Ora, então a utilidade não implicaria, obrigatoriamente, numa necessidade ou num interesse social, em strictu sensu, sendo contudo obrigatoriamente de utilidade pública, o procedimento que venha a ser de necessidade pública ou de interesse social.

A diferenciação entre utilidade e necessidade pública, que anteriormente se fazia entre esses dois conceitos, não apresenta atualmente relevância jurídica, posto que o Decreto-lei n.º 3.365/41 não se refere às hipóteses de necessidade pública previstas no Código Civil (art. 590, § 1.º), definindo no seu art. 5.º tanto as hipóteses de utilidade pública, quanto as de necessidade pública previstas na legislação civil mencionada, sob a denominação única de utilidade pública.

Vale ressaltar, que os casos de necessidade e utilidade pública previsto no art. 5.º acima referenciado são expressamente taxativos, e esse tem sido o entendimento de boa parte da doutrina, não podendo dessa feita a lei estadual ou municipal de alguma forma ampliar o seu conceito, tampouco nem a autoridade expropriante promover a desapropriação para fins diversos aos estabelecidos no Decreto-lei 3.365/41, sob pena de nulidade da expropriação.

A necessidade pública é caracterizada quando a Administração está diante de um problema inadiável e que demanda como solução indispensável a incorporação do bem particular ao domínio do Estado. Já a por utilidade pública quando a aquisição de certo bem é oportuna e vantajosa ao interesse coletivo, e por fim haverá o interesse social, quando este tem por fito solucionar problemas de cunho social.

Através de desapropriação apoiada no interesse social, o Estado pretende dar à propriedade privada, seja urbana ou rural, um melhor aproveitamento, atenuando, finalisticamente, as desigualdades presentes na sociedade.
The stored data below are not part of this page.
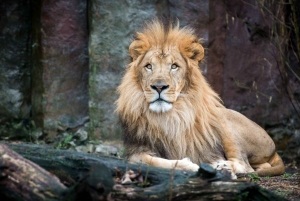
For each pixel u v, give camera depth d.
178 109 10.06
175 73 9.99
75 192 5.82
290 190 9.12
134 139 10.21
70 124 14.27
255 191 6.41
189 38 10.40
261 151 11.47
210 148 10.45
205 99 10.50
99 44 13.80
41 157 7.53
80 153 7.55
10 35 14.69
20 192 6.15
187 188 6.38
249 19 14.45
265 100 14.54
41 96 14.20
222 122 10.86
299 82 14.66
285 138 14.57
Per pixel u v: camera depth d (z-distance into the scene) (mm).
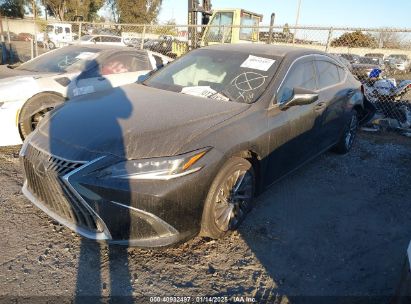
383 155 5723
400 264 2984
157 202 2543
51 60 6195
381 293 2652
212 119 3053
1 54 15039
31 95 4922
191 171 2648
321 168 5016
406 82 7668
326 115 4492
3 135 4781
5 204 3572
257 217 3576
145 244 2643
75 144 2721
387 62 14805
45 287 2527
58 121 3078
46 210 2900
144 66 6672
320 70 4527
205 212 2875
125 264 2803
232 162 3000
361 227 3523
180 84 3943
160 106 3254
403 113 7547
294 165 4059
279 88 3594
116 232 2600
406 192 4379
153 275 2707
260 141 3232
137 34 20547
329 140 4887
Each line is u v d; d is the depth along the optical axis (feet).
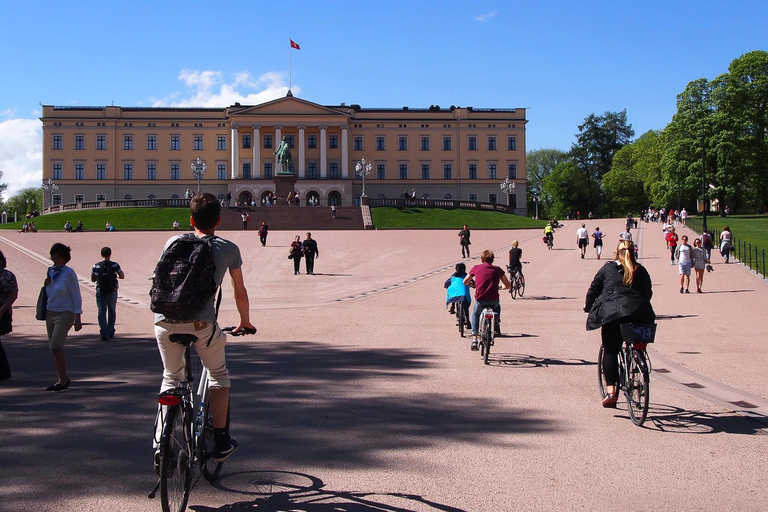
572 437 25.67
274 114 370.12
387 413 29.27
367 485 20.58
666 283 95.66
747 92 251.19
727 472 21.81
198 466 19.93
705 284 93.56
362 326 60.18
Com base no interesse social, as expropriações buscam atender o plano de habitações populares ou de distribuição de terras, à monopolização de indústrias ou nacionalização de empresas quando relacionadas com a política econômico-trabalhista do governo, etc.
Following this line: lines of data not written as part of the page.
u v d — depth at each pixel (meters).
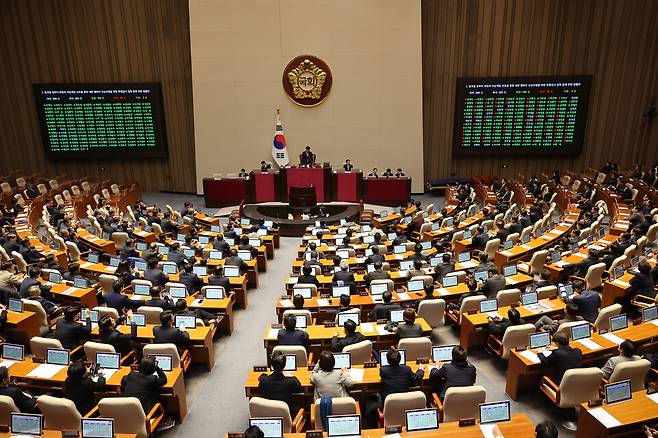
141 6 23.42
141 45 23.86
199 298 10.38
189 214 18.84
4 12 23.36
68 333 8.23
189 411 7.77
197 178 24.83
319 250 13.99
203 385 8.53
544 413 7.35
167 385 7.05
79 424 6.12
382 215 19.16
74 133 24.25
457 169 25.00
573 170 24.39
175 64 24.03
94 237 15.28
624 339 7.75
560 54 22.97
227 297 10.64
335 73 23.44
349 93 23.62
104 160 25.45
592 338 7.83
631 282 9.79
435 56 23.59
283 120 24.00
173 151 25.19
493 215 16.92
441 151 24.75
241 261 12.52
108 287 11.21
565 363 6.98
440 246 13.47
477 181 23.86
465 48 23.33
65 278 11.27
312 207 20.80
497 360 8.96
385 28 22.88
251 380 6.98
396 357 6.65
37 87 23.58
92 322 8.88
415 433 5.58
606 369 6.86
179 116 24.69
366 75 23.41
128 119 24.20
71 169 25.52
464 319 9.14
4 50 23.75
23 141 24.92
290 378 6.43
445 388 6.56
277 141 23.72
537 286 10.20
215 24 23.08
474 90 23.05
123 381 6.75
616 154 23.88
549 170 24.55
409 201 22.09
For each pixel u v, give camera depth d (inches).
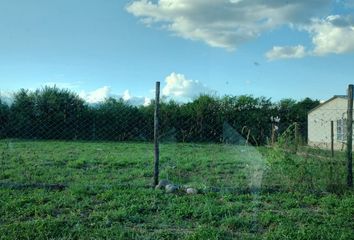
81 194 340.5
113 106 926.4
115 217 278.7
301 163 381.7
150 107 937.5
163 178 438.9
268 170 412.2
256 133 718.5
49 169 494.9
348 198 339.0
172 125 905.5
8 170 475.5
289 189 371.2
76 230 251.3
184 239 241.0
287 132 412.8
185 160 607.5
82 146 860.6
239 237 249.9
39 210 290.5
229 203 323.6
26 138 829.2
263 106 1075.3
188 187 364.8
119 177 443.8
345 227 271.1
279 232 253.3
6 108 785.6
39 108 840.9
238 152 457.4
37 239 236.7
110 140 930.1
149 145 903.1
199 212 293.6
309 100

Assim, a definição de quais sejam os casos de necessidade pública, utilidade pública ou interesse social não fica a critério da Administração Pública, já que, como bem se percebe, as hipóteses vêm taxativamente expressadas em Lei. Sendo assim, faz-se indispensável indicar no ato expropriatório o dispositivo legal em que se enquadra a situação observada no caso concreto, não bastando a mera menção genérica de um dos três fundamentos. Tal exigência é totalmente procedente e do interesse do expropriado. De acordo com a hipótese enquadrada no ato expropriatório, serão diversas as circunstâncias a serem verificadas, dentre elas, as referentes à competência, à caducidade, aos beneficiários e à indenização.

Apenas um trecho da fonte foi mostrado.